Le «Gestioni autonome» della cultura: sì al rigore, ma senza distruggere la parte sana ed efficiente del sistema. Tagli lineari è la risposta del Governo tecnico
Panico e smarrimento tra gli amministratori locali. Governatori e assessori alla cultura regionali sono alle prese con un'apparentemente abbastanza disperata campagna per sottrarre alla mannaia le fondazioni, le agenzie e le società di servizi culturali.
Non si discute sia fondamentale un maggior sistema di controlli e accountability, che occorra ridurre sprechi e inefficienze, che necessitino nuove regole di governance, ma il DL 95 del 6 luglio, detto «Spending review», porta il titolo «Disposizioni urgenti per la revisione della spesa pubblica con invarianza dei servizi ai cittadini», non sarà tale e non discrimina tra realtà deboli e virtuose.
Gli effetti saranno pesanti e non solo in termini di minori introiti pubblici. Se la linea governativa dovesse passare, si imporrà una riflessione radicale sulle politiche locali, pena l'indebolimento ulteriore del settore culturale a «danno della qualità della vita dei cittadini, della diffusione di conoscenza, ma anche dell'economia reale e della competitività del Paese», dice Roberto Grossi, Presidente di Federculture che con Anci è al lavoro per predisporre emendamenti che ci fanno comprendere la rilevanza della posta in gioco.
Azzera di fatto le esperienze positive di gestione autonome, ovvero i soggetti giuridici, quelle aziende di «servizio pubblico», gestori di beni e attività culturali (musei, teatri, parchi e biblioteche) creati dagli enti locali che, seppur nell'eterogeneità della qualità e dei risultati, negli ultimi quindici anni hanno strutturato il sistema di offerta culturale e turistica del Paese.
Contenitori giuridici che, grazie alla presenza nella compagine sociale di soggetti, anche privati, diversi dell'ente locale, hanno significato l'avvio di un processo necessario di crescita delle competenze nel management culturale, integrando compiti svolti dal pubblico con risorse, e non solo economiche, del privato.
Cosa accadrà?
L'art. 4 impone lo scioglimento o l'alienazione di tutte le società partecipate da pubbliche amministrazioni e fa divieto agli enti quali associazioni e fondazioni di ricevere contributi pubblici.

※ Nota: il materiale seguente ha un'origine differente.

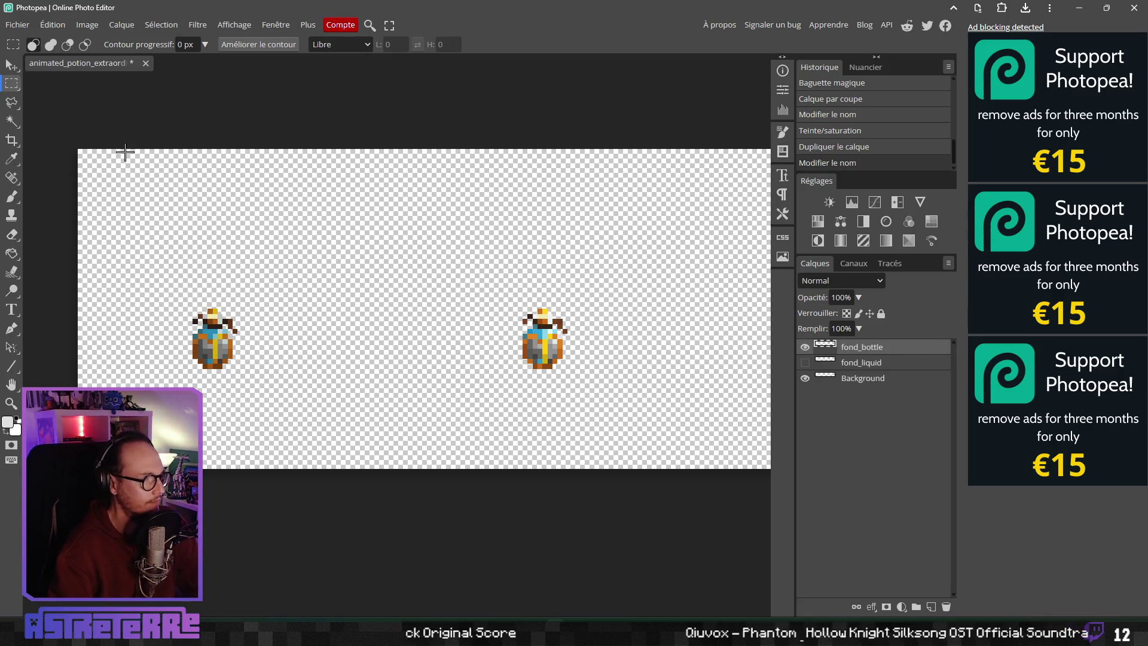
Step: Erase the first rectangular areas of the fond_bottle strip
scroll(367, 354, down, 5)
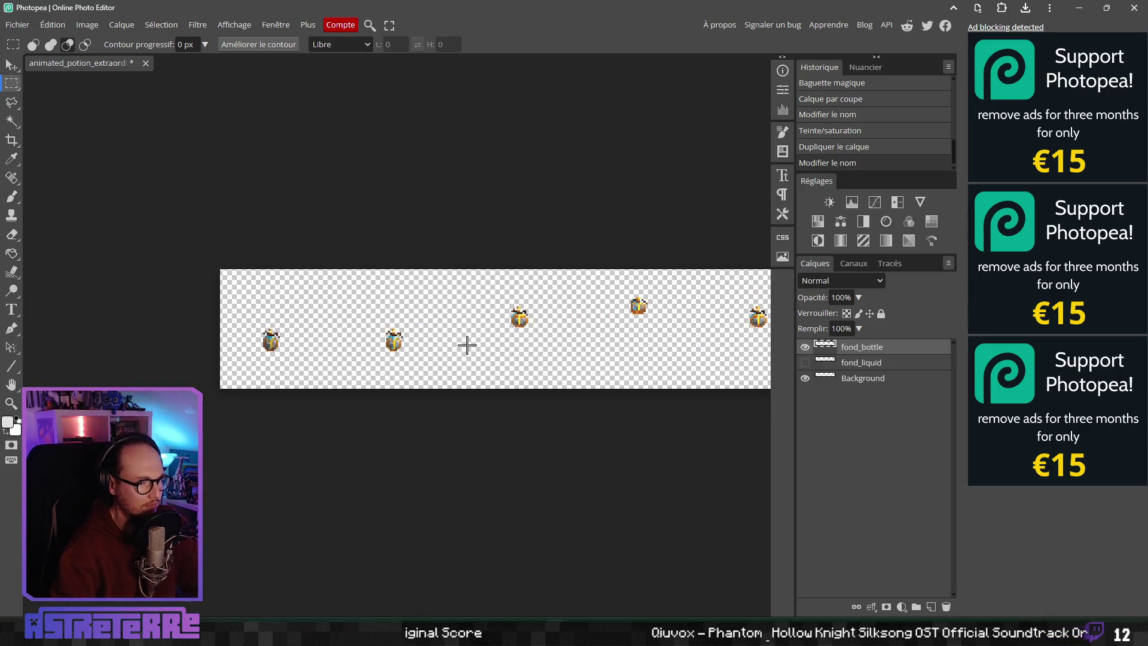
mouse_move(191, 289)
mouse_down()
mouse_move(240, 325)
mouse_move(487, 379)
mouse_up()
key(Delete)
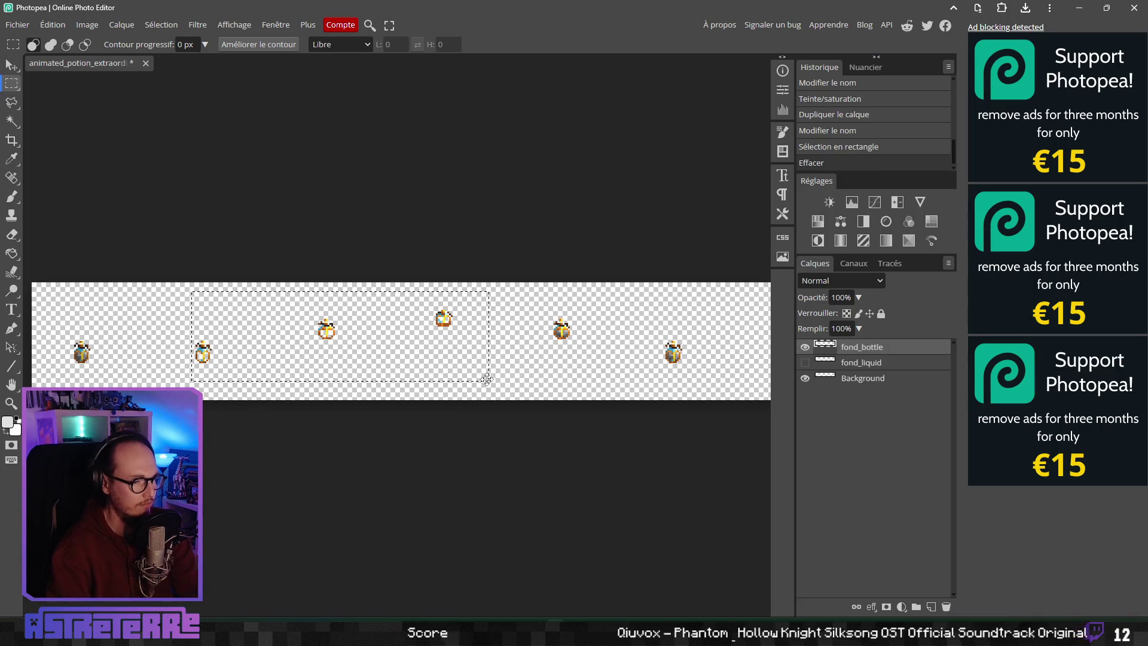
mouse_move(607, 371)
mouse_down()
mouse_move(390, 377)
mouse_move(417, 326)
mouse_up()
key(ctrl+d)
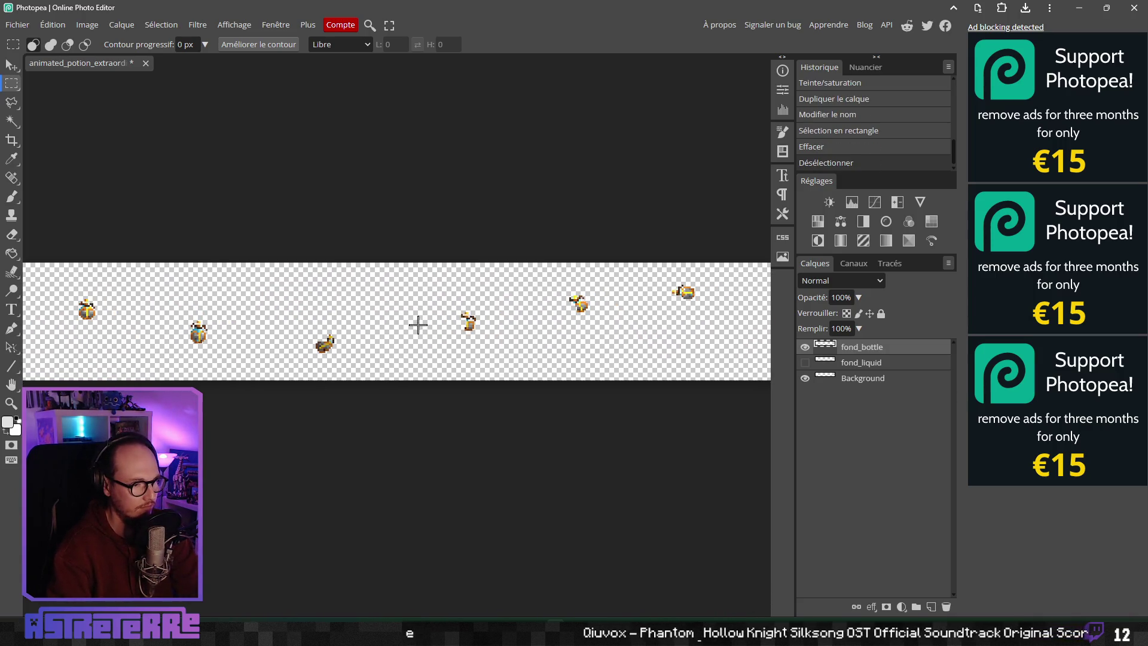
drag(440, 263, 546, 321)
key(Delete)
Step: Erase further rectangular areas on later potion frames and clear the selection
drag(736, 351, 273, 365)
mouse_move(385, 274)
mouse_down()
mouse_move(641, 354)
mouse_move(353, 353)
mouse_up()
key(Delete)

L'art. 9 prevede la soppressione e l'accorpamento da parte di Comuni, Province e Regioni di enti di qualsiasi natura giuridica che svolgano funzioni e il divieto ad istituire enti di qualunque natura giuridica che svolgano funzioni fondamentali ed amministrative previste dagli articoli 117 e 188 della Costituzione.
Vengono soppressi e ricondotti nell'apparato burocratico (art. 12 comma 59) la Fondazione Valore Italia che, senza contributi pubblici, ha promosso le piccole e medie imprese italiane del design, settore per il quale siamo paese leader per l'export nel G8 (19 miliardi) e il Centro Sperimentale diCinematografia che rappresenta la più importante istituzione italiana di insegnamento, ricerca e sperimentazione nel campo della cinematografia.
E' atteso per la settimana il momento della verità.